Sama intryga jednakże jest częściowo fabularyzowaną wersją wydarzeń, które podobno miały miejsce w latach dziewięćdziesiątych w ówczesnej spółdzielni KWV – nadal będącej w tamtych czasach instytucją częściowo rządową. Przez wzgląd na wiarygodność byłem zobligowany do tego, by moi fikcyjni bohaterowie „pracowali” na konkretnych pozycjach w tej instytucji, ale pragnę jasno zaznaczyć, że nie istnieje żadne powiązanie między nimi a jakimkolwiek prawdziwym członkiem personelu KWV.

Nie rozmawiałem też z żadnym byłym ani obecnym pracownikiem KWV o jakichkolwiek znaczących intrygach, które miały tam miejsce w latach dziewięćdziesiątych. Archiwa gazet wykorzystałem niemal wyłącznie jako źródła.

Pragnę również wyjaśnić, że KWV z czasów apartheidu i nowe, prężnie działające przedsiębiorstwo prywatne o tej samej nazwie, to dwie zupełnie odmienne jednostki. Obecne KWV jest w rzeczywistości kontrolowane przez udziałowca z certyfikatem BBBEE, Broad-Based Black Economic Empowerment, czyli programu Szerokiego Wsparcia Ekonomicznego Obywateli RPA.

Kolejnym aspektem, który został częściowo sfabularyzowany, jest to, w jaki sposób technologia Apple Touch ID funkcjonuje w iPhone’ach. Oczywiście, kiedy iPhone jest całkowicie wyłączony, do jego odblokowania jest wymagany pin oraz odcisk palca. Pozwoliłem sobie zastosować licentia poetica w przypadku kolejności wydarzeń po to, by uczynić fabułę tej książki bardziej interesującą.

Chciałbym wyrazić ogromną wdzięczność i uznanie dla licznych osób, które podzieliły się ze mną swoim czasem, pomocą, poradą, a także wiedzą, przemyśleniami i dobrą wolą, które wspierały mnie i zachęcały do działania podczas poszukiwania materiałów do tej książki i jej pisania.
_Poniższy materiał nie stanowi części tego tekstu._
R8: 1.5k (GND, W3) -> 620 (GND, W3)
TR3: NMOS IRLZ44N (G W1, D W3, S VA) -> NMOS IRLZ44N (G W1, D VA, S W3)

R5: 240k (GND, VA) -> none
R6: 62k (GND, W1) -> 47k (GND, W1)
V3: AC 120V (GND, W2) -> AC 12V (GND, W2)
Osoby, do których kieruję swoje podziękowania, to:

Neil Pendock, za jego czas, encyklopedyczną wiedzę i wnikliwe książki: Biography of a Vintage (Cuspidor Press, Mayfair 2010) oraz Sour Grapes (Tafelberg, Kapsztad 2008).
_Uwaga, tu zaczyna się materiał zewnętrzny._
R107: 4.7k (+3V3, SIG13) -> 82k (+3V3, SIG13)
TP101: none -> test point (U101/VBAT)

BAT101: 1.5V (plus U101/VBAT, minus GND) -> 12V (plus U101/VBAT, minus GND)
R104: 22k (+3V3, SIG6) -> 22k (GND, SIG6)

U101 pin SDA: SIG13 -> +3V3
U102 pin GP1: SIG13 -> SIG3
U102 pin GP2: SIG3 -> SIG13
Hannes Myburgh z Meerlust, za jego opowieść o dorastaniu i pracy w jednej z najstarszych i najbardziej poważanych winnic w Republice Południowej Afryki.

Jacques du Preez, który tak zajmująco podzielił się ze mną swoimi wspomnieniami jako inspektor do spraw kwot w spółdzielni KWV.

Roy Peires, który tak szczodrze wspiera Loxton I Am Living Trust, że imię i nazwisko jego żony, Susan Peires, mogło zostać wykorzystane w tej książce. Ogromne podziękowania należą się również Jerry’emu Graberowi, który to umożliwił.

Na moją wdzięczność zasługują też następujące osoby: profesor Dap Louw, Catherine du Toit, dr J.D. Nel, Rudie van Rensburg, Danie Small, Francois Erasmus, Leslie Watson, Etienette Benadé, Eamon McCloughlin, Nadia Engelbrecht, Martin Smith oraz Sophia Hawkins.

Dziękuję mojej tłumaczce, Laurze Seegers, wydawcy, Nickowi Sayersowi, oraz agentce, Isobel Dixon, za ich błyskotliwość, bezgraniczną lojalność, mądrość, a także cierpliwość i zrozumienie. Tobie również jestem wdzięczny, Sharan Matharu, za dodatkowy wkład.

Marianne Vorster, Diony Kempen, Lida Meyer oraz Johan Meyer – za cierpliwość i wsparcie składam Wam wyrazy wdzięczności.

Pragnę również podziękować tym, których nazwiska zaginęły gdzieś w stertach notatek, licznych plikach na komputerze oraz podczas przerwanych nagle rozmów telefonicznych.

Dziękuję także winnicom Dornier, Rustenberg, Vilafonté oraz Tokara, gdzie miałem szansę chłonąć wzrokiem wspaniałe widoki – i degustować wasze wyśmienite trunki. Wszystko w imię zbierania materiałów do książki, rzecz jasna.